*Written exercise*: Which lines of the entries contain the string "cylinder"? List each of those lines, matching case exactly.

*Recorded data*:
┄┄┄┄┄┄┄┄┄┄┄┄┄┄┄┄┄┄┄┄

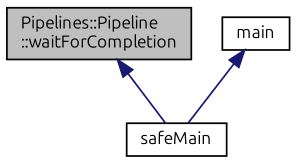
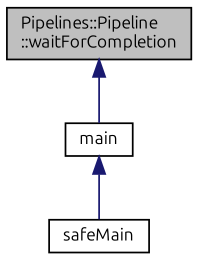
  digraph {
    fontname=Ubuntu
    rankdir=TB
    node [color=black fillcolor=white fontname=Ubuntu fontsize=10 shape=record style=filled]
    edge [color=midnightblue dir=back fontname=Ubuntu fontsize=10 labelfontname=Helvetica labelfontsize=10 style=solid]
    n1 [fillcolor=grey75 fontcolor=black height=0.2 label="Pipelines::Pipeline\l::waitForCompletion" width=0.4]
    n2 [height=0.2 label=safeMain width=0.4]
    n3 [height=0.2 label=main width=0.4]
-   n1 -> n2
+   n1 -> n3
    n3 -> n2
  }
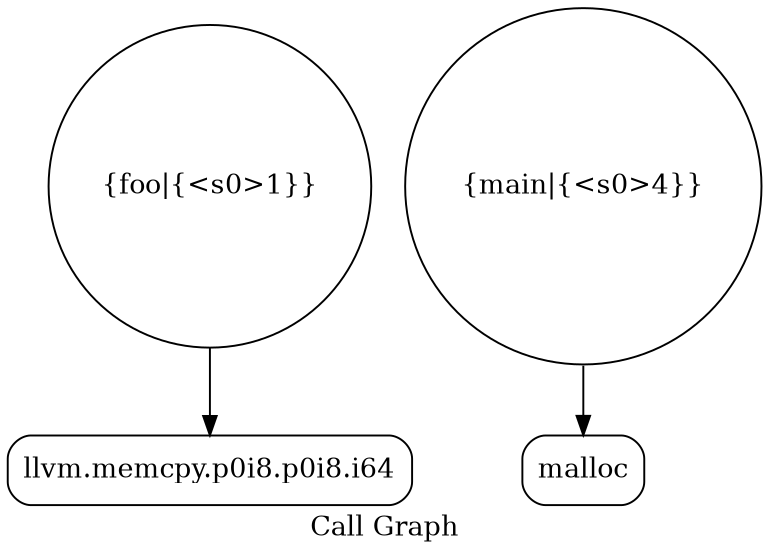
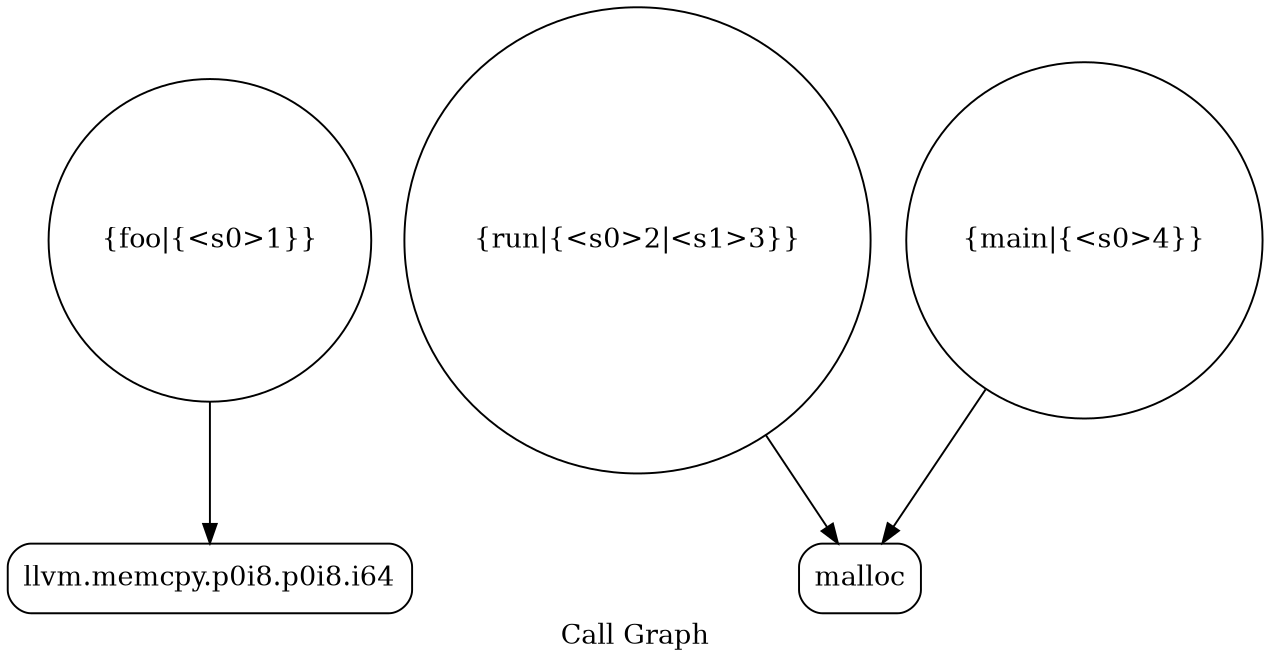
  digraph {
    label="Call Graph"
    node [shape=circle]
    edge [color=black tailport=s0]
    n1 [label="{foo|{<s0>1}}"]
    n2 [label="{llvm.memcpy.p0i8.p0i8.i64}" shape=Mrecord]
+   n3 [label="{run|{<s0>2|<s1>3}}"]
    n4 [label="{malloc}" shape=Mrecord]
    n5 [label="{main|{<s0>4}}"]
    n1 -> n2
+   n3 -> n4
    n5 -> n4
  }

┄┄┄┄┄┄┄┄┄┄┄┄┄┄┄┄┄┄┄┄

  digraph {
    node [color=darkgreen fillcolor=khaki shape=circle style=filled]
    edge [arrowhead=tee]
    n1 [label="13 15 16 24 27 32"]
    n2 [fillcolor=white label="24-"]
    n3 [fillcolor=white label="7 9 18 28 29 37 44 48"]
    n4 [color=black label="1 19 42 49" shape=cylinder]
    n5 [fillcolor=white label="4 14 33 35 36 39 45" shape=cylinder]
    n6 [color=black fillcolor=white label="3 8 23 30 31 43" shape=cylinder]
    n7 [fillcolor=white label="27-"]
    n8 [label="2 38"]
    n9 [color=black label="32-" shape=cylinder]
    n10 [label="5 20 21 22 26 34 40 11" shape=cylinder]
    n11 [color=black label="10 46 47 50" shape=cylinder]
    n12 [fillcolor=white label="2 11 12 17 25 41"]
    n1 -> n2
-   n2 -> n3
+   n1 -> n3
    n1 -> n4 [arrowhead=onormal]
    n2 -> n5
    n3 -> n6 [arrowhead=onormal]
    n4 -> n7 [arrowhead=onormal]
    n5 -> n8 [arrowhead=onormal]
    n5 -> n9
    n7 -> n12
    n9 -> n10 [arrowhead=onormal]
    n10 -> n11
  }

┄┄┄┄┄┄┄┄┄┄┄┄┄┄┄┄┄┄┄┄

*Response below*:
    n4 [color=black label="1 19 42 49" shape=cylinder]
    n5 [fillcolor=white label="4 14 33 35 36 39 45" shape=cylinder]
    n6 [color=black fillcolor=white label="3 8 23 30 31 43" shape=cylinder]
    n9 [color=black label="32-" shape=cylinder]
    n10 [label="5 20 21 22 26 34 40 11" shape=cylinder]
    n11 [color=black label="10 46 47 50" shape=cylinder]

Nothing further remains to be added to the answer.